Ms Purick did not address whether her staffer attempted to interfere on her own in her parliamentary address, but previously stated she was not aware of Ms Smith's actions.
Labor MLAs called for Ms Purick to be sacked for bringing the office of the Speaker and Parliament as a whole into disrepute, but the motion was defeated in a caucus vote on Monday, led by Mr Gunner.
Mr Gunner publicly backed Ms Purick but had called on her to explain her office's actions in Parliament on Tuesday.
Ms Purick declined to offer any explanation of why her most senior staffer interfered, instead offering an apology and explaining that Ms Smith had been "reprimanded" for her actions.'It's a very questionable and potentially conflicted situation'
Ms Lambley said the decision to back Ms Purick before an explanation was offered was indicative of favourable treatment.
"Mr Gunner's decision not to remove Martine Smith or Kezia Purick from their positions is tied up in a much bigger story," she said.
"I think Territorians need to know what's gone on in this space."
Ms Lambley stated that the undisclosed potential conflict of interest was a breach of the separation of powers of government, because Mr Gunner leads the executive branch and his mother has inside information about the legislative branch and its elected members.
Photo NT Speaker Kezia Purick offered an apology and said her staffer had been "reprimanded"ABC: Felicity James
Ms Lambley said she was concerned this week when she received an email from Jane Gunner on behalf of Ms Purick relating to parliamentary business.
"She is privy to information about me and other Members of Parliament — it's a very questionable and potentially conflicted situation you've got in the Northern Territory Legislative Assembly," Ms Lambley said.
"If you don't have that healthy separation of powers, which we don't have at the moment, you don't have a good, strong, democratic process that is able to fully represent the interests of the people.
"These are the bedrocks of our parliamentary system, of our Westminster system."
According to her title, Mrs Gunner is employed by the Department of Legislative Assembly as the "executive secretary, office of the clerk", which reports directly to Ms Purick.
A spokesman for Mr Gunner said he had never discussed issues relating to other MLAs with his mother and has never been given any confidential information from her.

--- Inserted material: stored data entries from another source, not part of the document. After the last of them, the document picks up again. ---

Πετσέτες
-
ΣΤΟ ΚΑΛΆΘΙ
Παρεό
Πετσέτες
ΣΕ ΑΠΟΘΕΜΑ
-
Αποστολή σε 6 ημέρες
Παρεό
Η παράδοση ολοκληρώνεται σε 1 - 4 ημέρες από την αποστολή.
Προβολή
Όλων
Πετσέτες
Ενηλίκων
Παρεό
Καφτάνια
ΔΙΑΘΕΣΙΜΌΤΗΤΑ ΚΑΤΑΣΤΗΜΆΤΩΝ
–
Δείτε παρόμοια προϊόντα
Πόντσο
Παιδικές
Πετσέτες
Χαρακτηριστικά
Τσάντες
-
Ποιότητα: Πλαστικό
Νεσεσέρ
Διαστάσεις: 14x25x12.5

"The Chief Minister's mother has been secretary to multiple clerks, across multiple governments," the spokesman said.
"No issue of conflict has ever been raised."
But Ms Lambley said not disclosing the perceived conflict of interest eroded trust in Mr Gunner's ability to make unbiased decisions relating to the speaker, and that there was "no recourse for us as members of Parliament" to complain.
"Do we go to the Administrator with this? I really don't know," Ms Lambley said.
"This is a serious workplace issue and a bigger constitutional issue for the NT."